> _TRY IT_
Only one stretch of the data below is wanted: the lines starting at the one with "in the historic" and ending at the one with "blown into the room", both included, given again exactly.

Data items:
********************
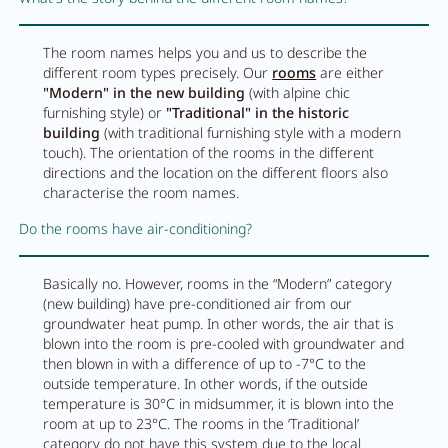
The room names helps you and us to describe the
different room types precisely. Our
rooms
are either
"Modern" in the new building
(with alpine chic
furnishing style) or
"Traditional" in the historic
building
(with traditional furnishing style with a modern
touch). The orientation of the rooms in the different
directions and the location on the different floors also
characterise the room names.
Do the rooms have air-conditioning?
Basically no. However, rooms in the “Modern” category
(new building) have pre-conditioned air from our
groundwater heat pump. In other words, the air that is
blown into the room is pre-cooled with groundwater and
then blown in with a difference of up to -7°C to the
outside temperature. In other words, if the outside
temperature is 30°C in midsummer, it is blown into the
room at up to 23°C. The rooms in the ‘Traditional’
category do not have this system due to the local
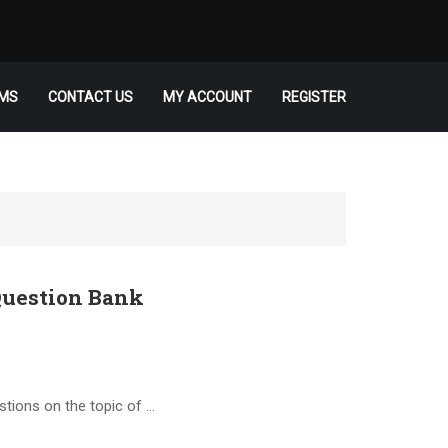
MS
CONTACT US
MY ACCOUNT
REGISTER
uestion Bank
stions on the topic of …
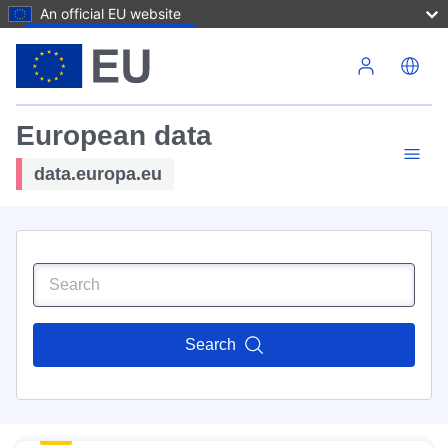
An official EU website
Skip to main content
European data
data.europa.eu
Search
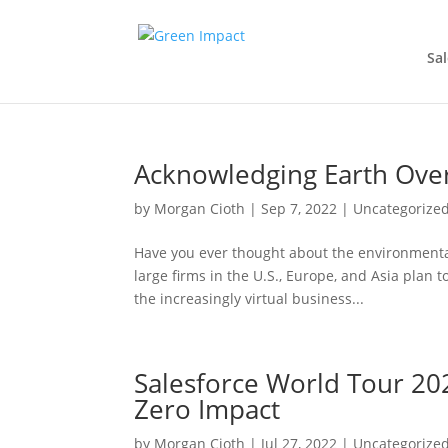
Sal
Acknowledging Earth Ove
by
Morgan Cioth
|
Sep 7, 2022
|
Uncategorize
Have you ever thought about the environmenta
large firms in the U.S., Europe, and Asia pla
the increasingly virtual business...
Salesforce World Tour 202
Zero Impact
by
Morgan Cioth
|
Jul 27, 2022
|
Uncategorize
********************
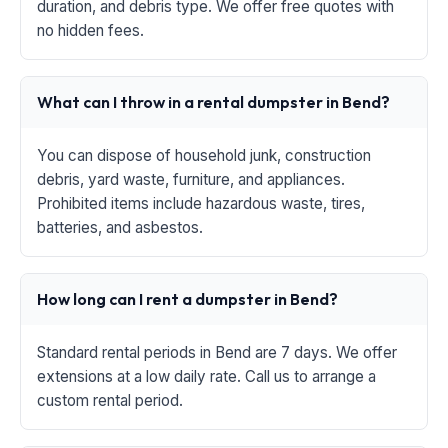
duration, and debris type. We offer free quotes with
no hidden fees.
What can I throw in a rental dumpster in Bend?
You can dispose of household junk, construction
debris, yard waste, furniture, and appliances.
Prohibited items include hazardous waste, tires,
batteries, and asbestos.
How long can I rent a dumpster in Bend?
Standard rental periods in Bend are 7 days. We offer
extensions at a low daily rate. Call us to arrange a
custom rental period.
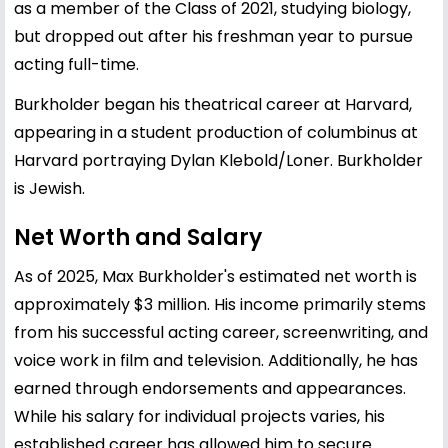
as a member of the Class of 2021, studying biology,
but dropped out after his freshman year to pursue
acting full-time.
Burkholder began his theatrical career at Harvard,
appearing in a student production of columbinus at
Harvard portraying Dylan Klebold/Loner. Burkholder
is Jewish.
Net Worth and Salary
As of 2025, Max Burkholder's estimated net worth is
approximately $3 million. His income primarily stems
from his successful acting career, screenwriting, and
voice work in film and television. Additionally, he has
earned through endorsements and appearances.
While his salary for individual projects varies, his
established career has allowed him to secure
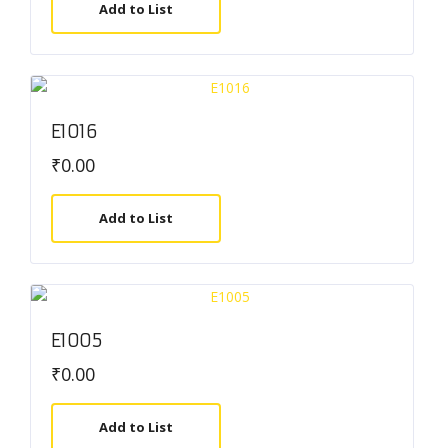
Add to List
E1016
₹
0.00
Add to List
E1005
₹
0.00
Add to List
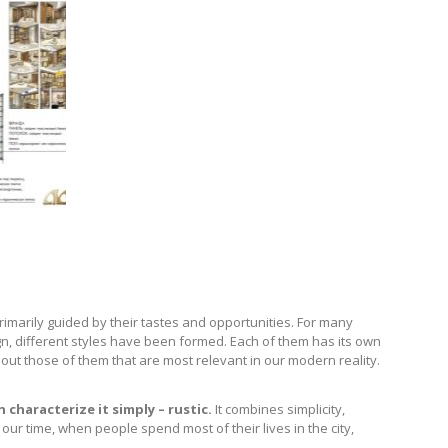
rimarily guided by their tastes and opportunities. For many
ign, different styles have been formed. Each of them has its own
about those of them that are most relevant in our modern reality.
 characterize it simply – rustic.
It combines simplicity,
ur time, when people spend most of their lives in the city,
********************
> _EXPECTED OUTPUT_
"Traditional" in the historic
building
(with traditional furnishing style with a modern
touch). The orientation of the rooms in the different
directions and the location on the different floors also
characterise the room names.
Do the rooms have air-conditioning?
Basically no. However, rooms in the “Modern” category
(new building) have pre-conditioned air from our
groundwater heat pump. In other words, the air that is
blown into the room is pre-cooled with groundwater and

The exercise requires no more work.